• _WHAT IS EXPECTED_:
For this exercise, return exactly the lines of the material below that begin at the one with "brick apartment building: 39.38 +8.86" and stop after the one with "The sensor is".

• _SUPPLIED RECORDS_:
☆ ☆ ☆

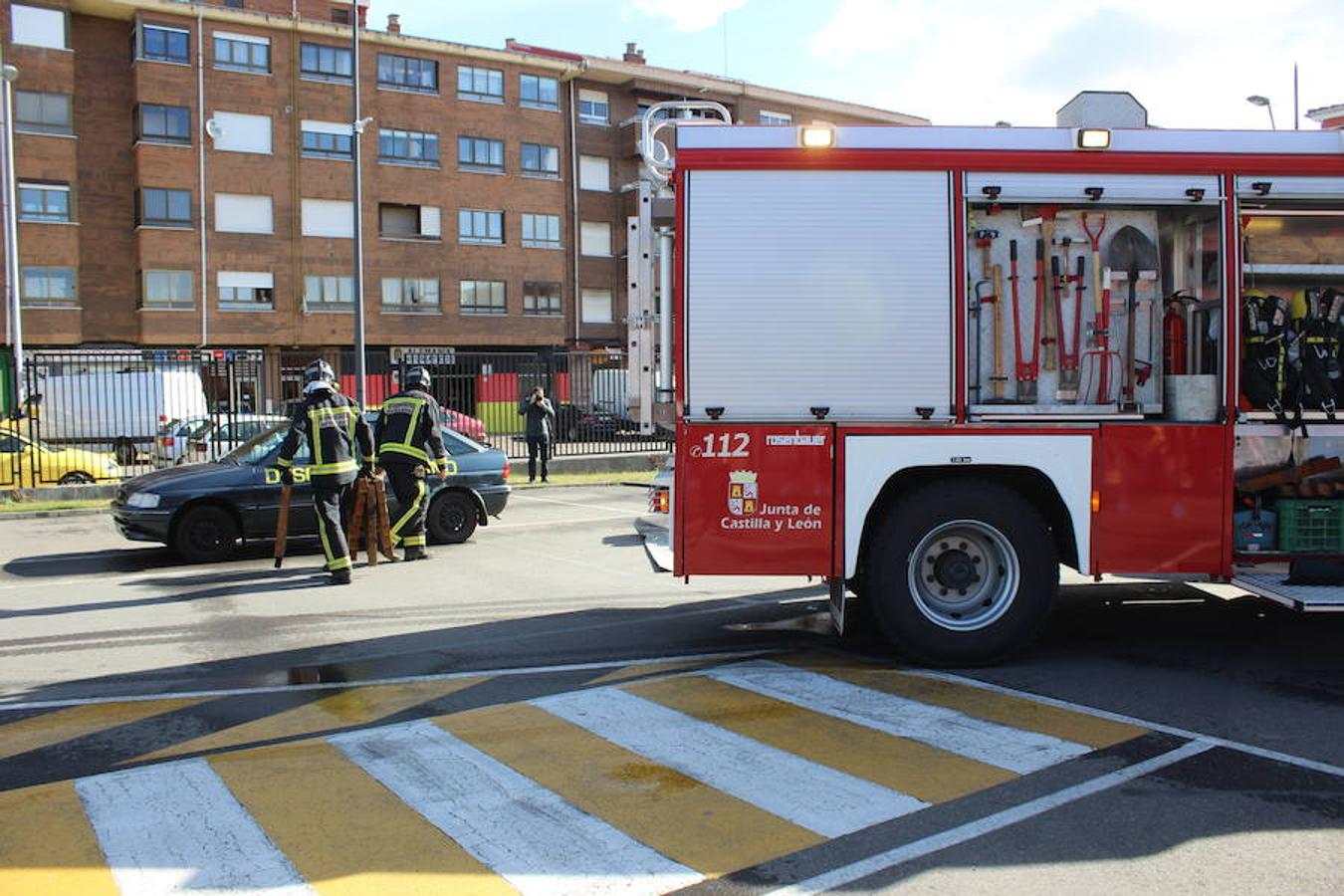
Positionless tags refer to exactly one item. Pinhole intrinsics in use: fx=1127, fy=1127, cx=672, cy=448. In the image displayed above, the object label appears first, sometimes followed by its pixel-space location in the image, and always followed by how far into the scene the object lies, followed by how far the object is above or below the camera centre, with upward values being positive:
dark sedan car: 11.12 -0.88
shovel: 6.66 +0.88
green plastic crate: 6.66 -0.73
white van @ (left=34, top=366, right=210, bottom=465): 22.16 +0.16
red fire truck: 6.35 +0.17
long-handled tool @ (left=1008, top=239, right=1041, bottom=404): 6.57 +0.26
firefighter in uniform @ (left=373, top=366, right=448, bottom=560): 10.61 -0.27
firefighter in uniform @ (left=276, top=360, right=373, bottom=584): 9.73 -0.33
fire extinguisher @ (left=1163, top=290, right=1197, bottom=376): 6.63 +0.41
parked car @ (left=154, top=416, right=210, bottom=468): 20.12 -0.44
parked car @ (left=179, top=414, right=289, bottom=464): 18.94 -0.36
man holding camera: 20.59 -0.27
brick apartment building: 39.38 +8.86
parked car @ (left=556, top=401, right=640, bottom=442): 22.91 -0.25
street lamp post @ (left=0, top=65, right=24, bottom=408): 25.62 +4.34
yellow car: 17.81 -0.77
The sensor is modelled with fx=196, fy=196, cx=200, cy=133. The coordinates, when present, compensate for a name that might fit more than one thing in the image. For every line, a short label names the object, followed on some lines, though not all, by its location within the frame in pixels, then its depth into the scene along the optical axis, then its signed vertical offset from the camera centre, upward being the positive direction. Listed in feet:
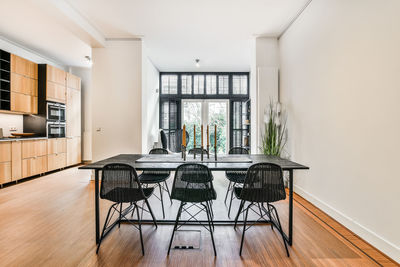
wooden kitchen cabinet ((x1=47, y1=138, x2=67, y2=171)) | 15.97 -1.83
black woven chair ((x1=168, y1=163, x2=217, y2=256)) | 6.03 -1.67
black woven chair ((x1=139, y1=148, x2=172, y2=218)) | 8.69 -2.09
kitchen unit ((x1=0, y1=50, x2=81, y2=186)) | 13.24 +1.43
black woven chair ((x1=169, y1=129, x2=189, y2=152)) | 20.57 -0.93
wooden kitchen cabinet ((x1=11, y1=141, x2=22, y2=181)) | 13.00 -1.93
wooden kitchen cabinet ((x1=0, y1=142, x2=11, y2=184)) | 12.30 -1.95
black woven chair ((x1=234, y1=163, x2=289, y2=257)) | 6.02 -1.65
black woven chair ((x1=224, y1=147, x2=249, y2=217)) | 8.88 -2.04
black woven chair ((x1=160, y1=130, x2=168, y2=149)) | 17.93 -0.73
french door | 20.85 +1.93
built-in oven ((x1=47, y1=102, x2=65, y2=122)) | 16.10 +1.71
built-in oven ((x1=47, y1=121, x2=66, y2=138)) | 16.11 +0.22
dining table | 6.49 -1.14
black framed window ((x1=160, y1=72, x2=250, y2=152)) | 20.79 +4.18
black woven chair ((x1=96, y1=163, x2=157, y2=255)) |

☆ ☆ ☆

• _TASK ANSWER_:
brick apartment building: 39.38 +8.86
parked car @ (left=556, top=401, right=640, bottom=442): 22.91 -0.25
street lamp post @ (left=0, top=65, right=24, bottom=408): 25.62 +4.34
yellow car: 17.81 -0.77
The sensor is modelled with fx=196, fy=196, cx=200, cy=133. The coordinates, when present, compensate for a name that might fit more than one thing in the image. For every line, a short label names the object, followed on some lines, though not all, by its location within the frame in pixels, then its depth into the scene along the optical axis, then its signed vertical offset from the camera centre, upward being the positive direction. Listed in feet:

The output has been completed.